|Douglas Elliott says the court ‘missed a golden opportunity’ to set guidelines for firms that poach clients on contingency fee retainers.|
Superior Court Justice James Spence struck out the claim against the lawyers on the basis that it could not possibly succeed, drawing on case law supporting the absolute right of a client to discharge a lawyer.
In Heydary Hamilton Professional Corp. v. Hanuka, Appeal court justices Janet Simmons, Eleanore Cronk, and Jean MacFarland agreed with Spence’s decision, noting that Heydary Hamilton’s claim “contained bald, unsupported assertions of professional misconduct.”
“Although it may be generally desirable that successor law firms co-operate in protecting a predecessor law firm’s account, to hold that a successor law firm’s failure to make arrangements to do so, standing alone, could found a cause of action would trench on a client’s unfettered right to change counsel,” they wrote.

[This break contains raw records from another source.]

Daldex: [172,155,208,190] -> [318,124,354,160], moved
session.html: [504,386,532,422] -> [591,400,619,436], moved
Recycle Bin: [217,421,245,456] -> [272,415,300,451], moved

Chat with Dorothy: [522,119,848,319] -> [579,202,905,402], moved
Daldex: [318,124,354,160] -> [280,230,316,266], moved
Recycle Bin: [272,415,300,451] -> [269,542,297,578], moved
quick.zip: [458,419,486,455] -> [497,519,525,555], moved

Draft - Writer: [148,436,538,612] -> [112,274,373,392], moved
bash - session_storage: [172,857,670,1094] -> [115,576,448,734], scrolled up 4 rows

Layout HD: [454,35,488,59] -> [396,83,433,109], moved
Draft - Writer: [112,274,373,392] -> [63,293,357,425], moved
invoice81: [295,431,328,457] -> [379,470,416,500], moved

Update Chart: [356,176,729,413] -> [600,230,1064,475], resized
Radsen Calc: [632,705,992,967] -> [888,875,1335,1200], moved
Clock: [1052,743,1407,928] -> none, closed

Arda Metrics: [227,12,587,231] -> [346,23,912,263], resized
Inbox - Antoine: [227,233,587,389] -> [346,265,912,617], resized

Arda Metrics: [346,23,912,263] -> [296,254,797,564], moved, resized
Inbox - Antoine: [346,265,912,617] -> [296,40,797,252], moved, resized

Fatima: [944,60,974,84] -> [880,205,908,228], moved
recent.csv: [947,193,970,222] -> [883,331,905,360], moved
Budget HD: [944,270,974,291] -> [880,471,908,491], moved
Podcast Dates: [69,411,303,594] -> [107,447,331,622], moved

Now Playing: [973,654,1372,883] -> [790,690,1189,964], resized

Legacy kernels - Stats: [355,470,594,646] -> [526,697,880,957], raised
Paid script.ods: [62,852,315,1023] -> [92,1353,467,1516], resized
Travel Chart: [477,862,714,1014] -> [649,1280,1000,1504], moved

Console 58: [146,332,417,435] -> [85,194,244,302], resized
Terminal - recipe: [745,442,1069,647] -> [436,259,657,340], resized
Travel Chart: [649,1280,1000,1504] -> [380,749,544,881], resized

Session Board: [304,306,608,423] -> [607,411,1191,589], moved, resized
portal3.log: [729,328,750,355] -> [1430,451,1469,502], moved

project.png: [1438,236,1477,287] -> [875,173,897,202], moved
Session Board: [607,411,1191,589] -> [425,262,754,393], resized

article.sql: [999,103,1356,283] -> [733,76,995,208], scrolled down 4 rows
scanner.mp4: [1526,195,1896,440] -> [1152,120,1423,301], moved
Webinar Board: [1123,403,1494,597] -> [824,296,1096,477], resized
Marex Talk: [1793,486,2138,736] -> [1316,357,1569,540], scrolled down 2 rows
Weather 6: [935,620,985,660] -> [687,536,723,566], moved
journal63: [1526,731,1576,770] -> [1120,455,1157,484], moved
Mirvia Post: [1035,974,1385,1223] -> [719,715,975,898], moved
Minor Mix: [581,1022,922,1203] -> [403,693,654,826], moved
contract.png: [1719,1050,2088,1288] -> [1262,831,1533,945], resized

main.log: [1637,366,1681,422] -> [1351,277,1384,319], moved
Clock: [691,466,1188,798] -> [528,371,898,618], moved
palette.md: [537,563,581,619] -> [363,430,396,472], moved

The Bawejas retained Heydary Hamilton in a dispute with their franchisors in 2007, with an agreement that provided for an up-front payment of $50,000 to the law firm, plus 27 per cent of any future settlement.
When an issue came up with the sublease between the same parties in September 2009, Heydary Hamilton told the Bawejas it was outside the scope of their retainer, so the two men turned to Hanuka to deal with the sublease. By November 2009, Davis Moldaver had taken over carriage of the existing matter from Heydary Hamilton.
Heydary Hamilton argued that Hanuka had “improperly engaged” in correspondence regarding its own litigation proceedings when he wrote to the franchisors about the sublease, but the appeal court found that claim was “without foundation.”
Hanuka says he was surprised when he was named in the statement of claim from Heydary Hamilton, a month later.
“It struck me as bizarre, because we simply got a client who was not happy,” he says. “The allegations in the claim were extreme.”
He says he was happy that the Court of Appeal decision dismissed the allegations that he saw as groundless.
“This is my first time being sued and it’s not pleasant, so I’m very pleased,” Hanuka says. “My partners are pleased too, because they sued the firm as well as myself.”
Douglas Elliott, a partner at Roy Elliott O’Connor LLP who represented Heydary Hamilton on the appeal, says the court has “missed a golden opportunity” to set guidelines for firms that poach clients on contingency fee retainers.
He says the short history of contingency fees in Ontario has left the province’s law in the area outdated, compared with American jurisdictions with a much more mature contingency-fee marketplace.
“It’s true clients have a right to choose their lawyer, but at a certain point, the court is going to have to step in and offer some protection to the economic interests of law firms who take on these contingency fee arrangements or it’ll be the Wild West out there,” says Elliott.
He says he understands the appeal court’s concerns about the lack of supporting evidence in Heydary Hamilton’s claim, but was disappointed the court denied leave to amend it.
Elliott says law firms can only protect themselves so far with retainer agreements, because they cannot have any effect on the behaviour of a successor firm that can take over a file even after significant resources have been devoted to it without payment.
“I was dismayed that the court adopted a pretty conservative position and took a conventional approach to what I think may be an increasingly serious problem of lawyers: the poaching of clients in contingency fee situations,” he says. “This panel felt there is extremely wide latitude for the conduct of the new law firm and I find that very troubling.”